We see him now in high school, surrounded by other youths all finding themselves. He joins the science club and the math team, and we think “Ah, now we will see him grow! He will make friends, and his life will take a sudden turn!” But no, the plot twist comes far later in this play.

But we are tricked. He meets a girl, also on the math team. He is in first place, the best in the club, and she is not second, nor third. But she is intelligent, and she likes go and he likes go.

They go on a date and they talk about math and science. She likes anime, the science fiction and space stories more than the endless variety of ninja stories. Real science and science fiction both fascinate her. She writes short stories, which she lets him read. He returns them bleeding with red ink, pointing out the scientific inaccuracies.

They remain together through college, though they don’t see each other very much. They are both hard workers and good students. Our protagonist builds a robot for his senior project and he lets her name it. She knows that she inspired him with her anime and her own stories of towering robot warriors and intelligent androids. We see that she is lonely, but through her we can see that the protagonist does have some creativity, some spark of passion. We find ourselves rooting for her to bring it out in him.

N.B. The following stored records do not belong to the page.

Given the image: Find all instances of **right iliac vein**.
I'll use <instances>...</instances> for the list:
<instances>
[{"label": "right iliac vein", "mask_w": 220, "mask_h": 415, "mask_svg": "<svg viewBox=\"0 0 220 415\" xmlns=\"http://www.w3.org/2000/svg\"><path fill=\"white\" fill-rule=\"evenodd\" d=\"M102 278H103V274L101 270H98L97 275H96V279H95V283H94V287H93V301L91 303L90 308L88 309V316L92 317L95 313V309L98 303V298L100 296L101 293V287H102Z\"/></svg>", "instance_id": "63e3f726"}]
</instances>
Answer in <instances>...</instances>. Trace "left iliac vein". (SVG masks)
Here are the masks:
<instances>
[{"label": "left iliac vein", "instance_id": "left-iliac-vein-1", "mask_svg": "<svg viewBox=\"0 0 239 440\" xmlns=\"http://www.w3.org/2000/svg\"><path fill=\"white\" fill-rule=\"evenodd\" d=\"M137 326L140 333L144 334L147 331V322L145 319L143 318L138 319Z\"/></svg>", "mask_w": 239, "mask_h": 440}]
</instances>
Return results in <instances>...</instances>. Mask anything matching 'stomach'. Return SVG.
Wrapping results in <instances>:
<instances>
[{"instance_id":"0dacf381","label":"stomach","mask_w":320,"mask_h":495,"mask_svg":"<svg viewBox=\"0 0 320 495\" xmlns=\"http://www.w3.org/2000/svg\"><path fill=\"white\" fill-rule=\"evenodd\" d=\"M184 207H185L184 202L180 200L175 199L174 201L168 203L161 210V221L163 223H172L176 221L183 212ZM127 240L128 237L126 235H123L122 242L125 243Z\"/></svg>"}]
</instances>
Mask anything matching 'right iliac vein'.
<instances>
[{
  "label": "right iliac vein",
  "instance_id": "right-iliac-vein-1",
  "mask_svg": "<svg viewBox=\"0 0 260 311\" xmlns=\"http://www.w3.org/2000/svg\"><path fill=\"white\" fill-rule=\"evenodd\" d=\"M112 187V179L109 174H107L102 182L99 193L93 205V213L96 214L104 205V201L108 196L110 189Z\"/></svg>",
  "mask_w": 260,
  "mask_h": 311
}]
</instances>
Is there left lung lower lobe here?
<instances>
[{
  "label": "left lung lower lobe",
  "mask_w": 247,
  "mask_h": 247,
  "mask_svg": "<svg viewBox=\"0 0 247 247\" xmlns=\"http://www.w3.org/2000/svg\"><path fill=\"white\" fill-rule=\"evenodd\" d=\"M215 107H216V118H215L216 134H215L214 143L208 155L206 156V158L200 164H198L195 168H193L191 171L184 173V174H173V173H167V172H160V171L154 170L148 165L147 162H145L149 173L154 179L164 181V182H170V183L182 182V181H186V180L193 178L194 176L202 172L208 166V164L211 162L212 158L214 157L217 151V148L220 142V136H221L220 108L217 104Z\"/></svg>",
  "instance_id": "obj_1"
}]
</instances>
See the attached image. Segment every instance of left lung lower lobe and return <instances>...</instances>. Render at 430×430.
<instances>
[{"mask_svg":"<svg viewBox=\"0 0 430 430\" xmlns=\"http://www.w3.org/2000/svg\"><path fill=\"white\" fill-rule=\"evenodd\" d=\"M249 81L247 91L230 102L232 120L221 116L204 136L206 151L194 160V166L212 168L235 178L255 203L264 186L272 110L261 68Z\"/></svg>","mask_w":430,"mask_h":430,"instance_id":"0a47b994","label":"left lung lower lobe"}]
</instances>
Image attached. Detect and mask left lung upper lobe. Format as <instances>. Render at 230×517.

They graduate college. She becomes an accountant. She was not first or second or third on the math team, but she is good at what she does. He wins a grant, and scholarships, and he swiftly gets his masters, then his doctorate, and then more grants and funding for his own research.

She wants children, and though he doesn’t say so, he’s not really interested. But she gets pregnant, a stroke of luck more than anything. When she gives birth he is in his lab, working late. His new robot performs far better than he’d hoped and he is sure his funding will be continued. Oh yes, the baby was a girl.

She turns six years old and he forgets her birthday once again. It has been two years since he has remembered his wife’s and twice as long since he has remembered his own. It’s four in the morning and he in the lab with his robot. He has a heart attack at thirty-two years old. No one else is at the lab that late, and his wife does not truly expect him home until dawn. Maybe. He dies alone.